At the end of a two-day closed door meeting, the controversial North East New Territories Development Plan has finally been approved, despite persistent protests from villagers affected by it. Compulsory repurchase of rural lands could commence as early as 2017. The decision is a nail in the coffin for one of the oldest and most traditional areas of Hong Kong that is steeped in history and cultural heritage.

For the benefit of those who may not be au fait with the facts, this plan has been plagued by controversy from the start as it is put forth by the HK government to demolish a series of villages to make way for new urban areas.

1. Is there even a need for a plan of this scale? -- Many Hongkongers believe that the government's claims of population growth are exaggerated and, what's more, the proportion of public housing in the overall plan is small. In terms of actual land use, only 6% of the overall area will be used for public housing.

2. At what cost? -- Over 8,400 people will be displaced in the affected areas, most of whom with no land rights. These farmers will lose their livelihoods along with the farmland. Furthermore, over 1,000 elderly people will have to be moved from retirement homes. To cap it all, a quarter of Hong Kong's farmland will be destroyed.

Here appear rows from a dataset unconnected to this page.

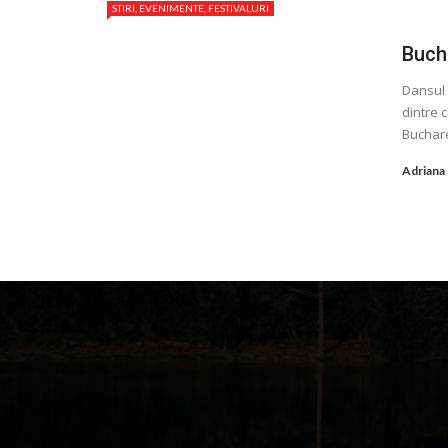
STIRI, EVENIMENTE, FESTIVALURI
Bucha
Dansul 
dintre c
Buchare
Adriana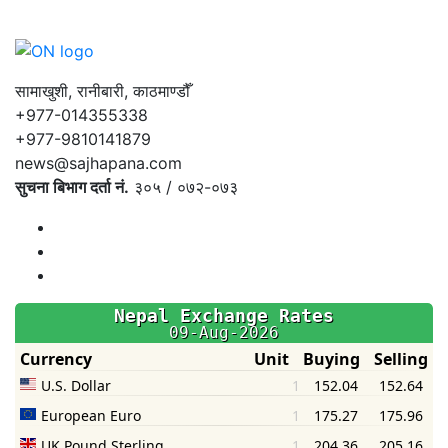
सामाखुशी, रानीबारी, काठमाण्डौँ
+977-014355338
+977-9810141879
news@sajhapana.com
सुचना बिभाग दर्ता नं.
३०५ / ०७२-०७३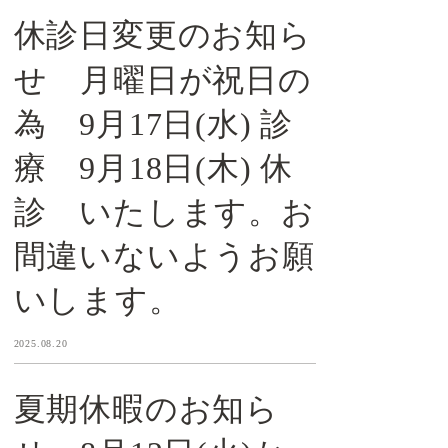
休診日変更のお知ら
せ 月曜日が祝日の
為 9月17日(水) 診
療 9月18日(木) 休
診 いたします。お
間違いないようお願
いします。
2025.08.20
夏期休暇のお知ら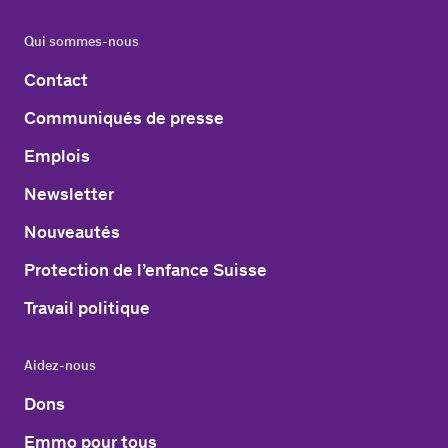
Qui sommes-nous
Contact
Communiqués de presse
Emplois
Newsletter
Nouveautés
Protection de l’enfance Suisse
Travail politique
Aidez-nous
Dons
Emmo pour tous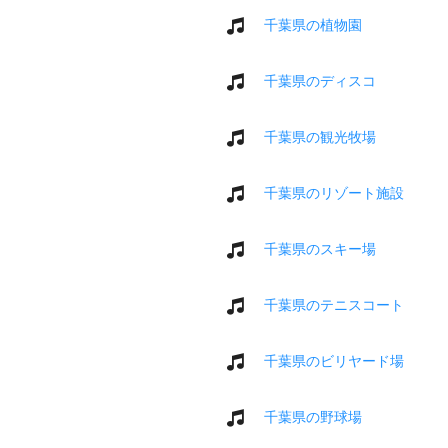
千葉県の植物園
千葉県のディスコ
千葉県の観光牧場
千葉県のリゾート施設
千葉県のスキー場
千葉県のテニスコート
千葉県のビリヤード場
千葉県の野球場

3. Who really stands to gain from this? -- Four major property developers (Henderson Land, New World, Sun Hung Kai, Cheung Kong) have bought at a low price much of the affected farmland, most of which will be turned into luxury apartments and sold at a premium. In addition, despite obvious conflict of interest, a number of government officials stand to reap huge gains from this development plan. Development Minister Paul Chan, for example, was discovered in July 2013 to have family members owning 18,000 sq ft of farmland in one of the affected areas and now stand to gain over $12.4 million.

As the Hong Kong government is now dominated by politicians representing special interest groups such as property developers and business tycoons, local people often find that their voices fall on deaf ears. This is part of what is currently fuelling calls for universal suffrage in Hong Kong.